Jamie's No Fall-Guy
Jamie Guy recently returned from a loan-spell in the non-league and scored twice in a reserve game for Colchester United. The 21-year-old might be on the point of a first-team recall, which could cause a mixed reaction from the home faithful. Vital`s Matt Calmus, however, says it`s time give Guy another chance...
Shame on those people who summarised Jamie Guy`s dealings with law magistrates on Wikipedia, that public webspace of some o-so infinite wisdom. Guy appeared before the wigs last summer, apparently, quote: "cause [sic] the tosser was drink-driving."

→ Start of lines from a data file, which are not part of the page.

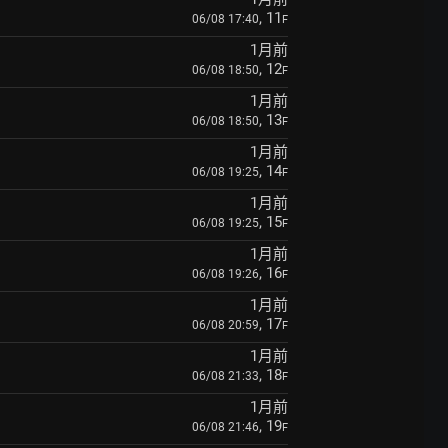
, 11
06/08 17:40
F
1月前
, 12
06/08 18:50
F
1月前
, 13
06/08 18:50
F
1月前
, 14
06/08 19:25
F
1月前
, 15
06/08 19:25
F
1月前
, 16
06/08 19:26
F
1月前
, 17
06/08 20:59
F
1月前
, 18
06/08 21:33
F
1月前
, 19
06/08 21:46
F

Very eloquent. Except that the slip-shod analysis of what most Colchester United fans are hoping will be the only other sour part of the young striker`s predicted road to redemption isn`t fair. It highlights a valid opinion of Guy`s action, sure; public interest is always highest in those who put themselves in positions where their every move can be analysed.

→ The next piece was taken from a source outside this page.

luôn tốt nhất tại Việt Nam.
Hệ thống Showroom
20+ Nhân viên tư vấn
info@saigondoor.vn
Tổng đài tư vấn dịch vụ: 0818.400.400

But Guy has done, or is doing, his time. In the summer, he was named and shamed in the local press, had his license revoked for a year and spent six months on at Oxford United.
People reading this situation nearly always also forget that Guy didn`t actually hurt anyone through his wrongful actions, even if the 21-year-old still deserved a reprimand for breaking society`s normalrules.
There`s a more accurate statement of the Guy pediment from our sister site, Vital Oxford, where one fan reviewed his 20-odd game and three-goal spell thus: "This boy was a real disappointment and he is a player who could easily waste a very promising career unless he grows up a hell of a lot." What that says is not only that Guy`s prolific per-season never materialised in non-league goals. It also tells us his character might still require some reform to hone an obvious natural ability.
In mitigation of his attitude, football is essentially a sport that lends itself to arrested development: those players who make it professionally are some of a select few who still get to kick a ball at work, for a living. The same ball they were kicking as kids, essentially, which makes the pitches funded by our football-mad nation an expressive grass- carpeted expansion of the playground mentality.
Not excusing Guy`s behaviour, but an at times questionable mentality is probably partly a symptom of his environment.
A symptom in the same way that the offensive Wikipedia entry, a type of internet graffiti, presumably comes from the sort of fan who thinks paying at the stadium gate automatically gives them a right to throw expletives and offensive remarks at all players.
No so - the ticket price does not include a conscience clause which makes systematic discrimination okay.
An objective analysis, in Guy`s case, would be to accept that he has suffered enough for making not one, but two, seperate mistakes that landed him in court.
Your jury might still be out, of course. I say it`s time to give him another chance.